* Saudi Arabia wants Taliban to prove its intentions
* Calls on Taliban to cut ties with militant networks
* Afghan settlement must also be economic and social
(Adds fresh quotes, background)
By Samia Nakhoul
LONDON, Jan 28 (Reuters) - The Taliban must deny sanctuary to Osama bin Laden before Saudi Arabia will agree to act as a mediator in any Afghan peace deal, the kingdom’s foreign minister said on Thursday.
Prince Saud al-Faisal was responding to Afghan President Hamid Karzai who had called on Saudi Arabia, which has hosted talks between Afghan government and Taliban representatives in the past, to help bring peace to Afghanistan.
“Unless the Taliban give up the issue of sanctuary (to bin Laden) I don’t think the negotiations with them will be possible or feasible to achieve anything,” Prince Saud told reporters on the sidelines of a London conference.
“We have two conditions for Saudi Arabia’s involvement: that the request comes officially from Afghanistan and the Taliban has to prove its intentions in coming to the negotiations by cutting their relations with the terrorists and proving it,” he said.
“By keeping their contacts with bin Laden they won’t be coming to any negotiations with a positive attitude.
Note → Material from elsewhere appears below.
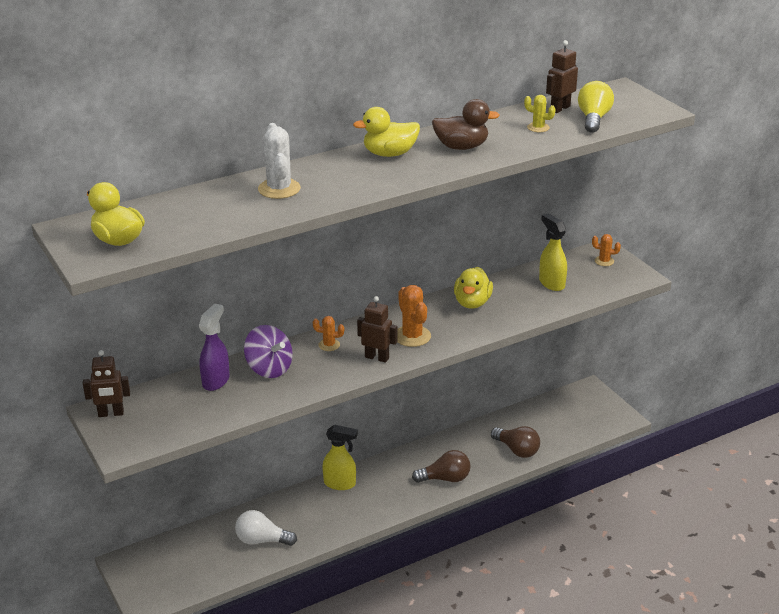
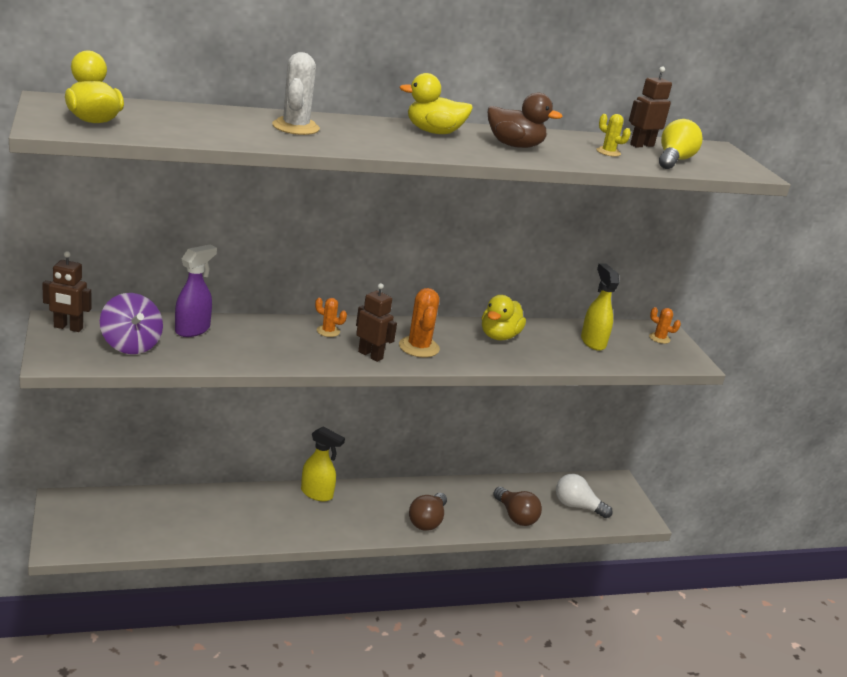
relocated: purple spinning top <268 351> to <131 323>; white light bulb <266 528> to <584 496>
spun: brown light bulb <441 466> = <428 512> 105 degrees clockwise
Saudi Arabia froze ties with the Taliban in 1998 over the group’s refusal to hand over bin Laden, who had been stripped of his Saudi citizenship for militant attacks in the oil-producing kingdom and activities against the al-Saud royal family.
“I think the important theme in this conference is the intention to change policy in Afghanistan, a recognition first that the settlement in Afghanistan is not going to be a military question alone but there has to be a political and economic side to the settlement,” Prince Saud said.
“If peace is brought between Afghans and the terrorists are isolated then the war against the terrorists would be successful,” he added.
The United States has insisted that insurgents can only be included in a political settlement if they sever all ties with al Qaeda, renounce violence and respect the Afghan constitution.
Karzai said that Afghanistan needed the support of its neighbours, particularly Pakistan, to secure peace.
Pakistan, Saudi Arabia and the United Arab Emirates were the only three countries to recognise the Taliban government before it was ousted in the U.S.-led invasion in 2001.
Asked whether Saudi Arabia shares the concern of the West and other allies that Iran’s nuclear programme is aimed at building an atomic bomb and not for creating electricity as Tehran claims, Prince Saud said:
“If they are working on a peaceful nuclear programme they certainly have a strange way of showing it. All the countries that are working on a peaceful programme are not acting like Iran.
“There is one sure way of stopping that, that is to take a decision at the Security Council that no weapons of mass destruction, nuclear or otherwise will be allowed in the Middle East and that includes Israel.”